The majority states:
“To deny application of the state’s exemption statute to one type of recreational facility is to deny it to all, an unfortunate result for the truly charitable public recreational facility.”
I fear that this will be interpreted as a blanket exemption to any non-profit organization providing recreation for a fee. The very reason that the Court approaches these exemptions on a “case by case” basis is to weed out the “truly charitable” from the “not so truly charitable.” Each recreational facility must be required to prove its own set of facts and circumstances entitling it to a charitable exemption. The facts stipulated in this case do not provide an adequate basis on which to analyze the eight considerations set out in Sunny Ridge as to whether the facility could qualify as a “charity.” For example: how did the club acquire the initial acreage of real estate? If donated, were the donors members of the club, or did they receive benefits? What percentage of the construction cost was donated? In how many years has the club made a profit, and how much profit? Are the restaurant and pro shop leased out to private entrepreneurs as is often the case? What percentage of the community uses the facility? How much lower are the “green fees” charged by the club when compared to other private golf courses? What percentage of the operat*109ing costs is financed by the “green fees”? What is the motivation of the club in providing reduced rates to instruct students? What specific charity or type of charity would the assets be donated to upon dissolution? (With “charity” defined as broadly as the majority does today, it could conceivably be another profitmaking venture.) Answers to these questions would be extremely relevant to the eight considerations outlined in Sunny Ridge.
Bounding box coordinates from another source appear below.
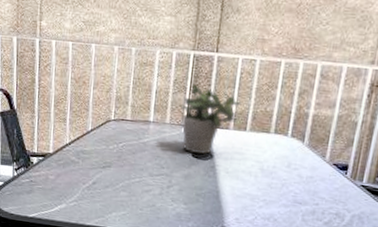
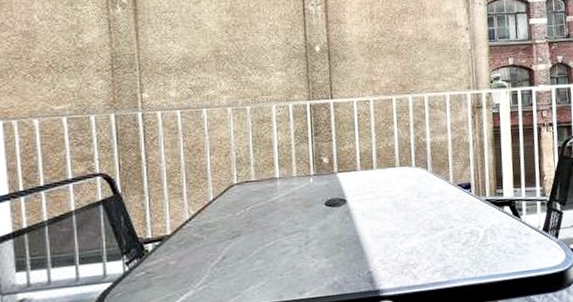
potted plant: present [179,84,242,154] -> none [304,132,364,202]

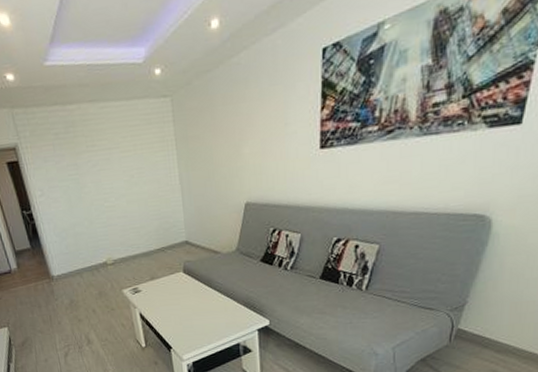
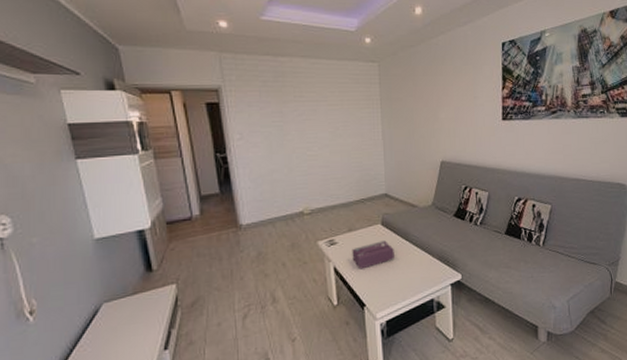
tissue box: none [155,288,198,315] -> present [352,240,394,270]

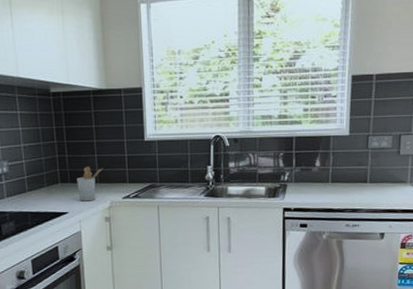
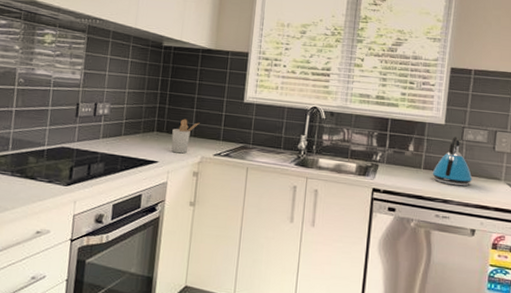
kettle: none [340,145,380,194] -> present [432,136,473,187]

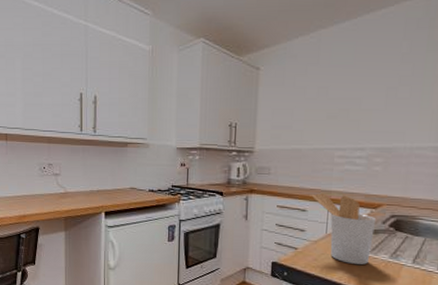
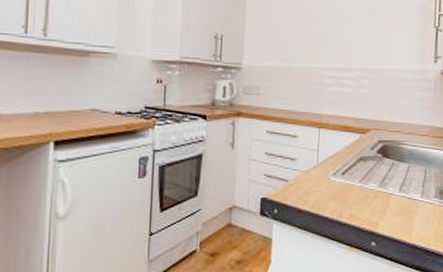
utensil holder: present [311,193,377,265] -> none [301,116,365,195]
The burden is on the club to establish clearly the right to an exemption. Bistline v. Bassett, 47 Idaho 66, 272 P. 696 (1928). “Idaho is committed to the rule that: [a] statute granting tax exemption ... be strictly construed____” North Idaho Jurisdiction of Episcopal Churches, Inc. v. Kootenai County, 94 Idaho 644, 647, 496 P.2d 105, 108 (1972). See, e.g., Xerox Corp. v. Ada County Assessor, 101 Idaho 138, 609 P.2d 1129 (1980). On the slim factual showing in this case, the club has failed to carry its burden, and a strict construction of I.C. § 63-105C does not allow the club a property tax exemption as a “benevolent or charitable corporation.”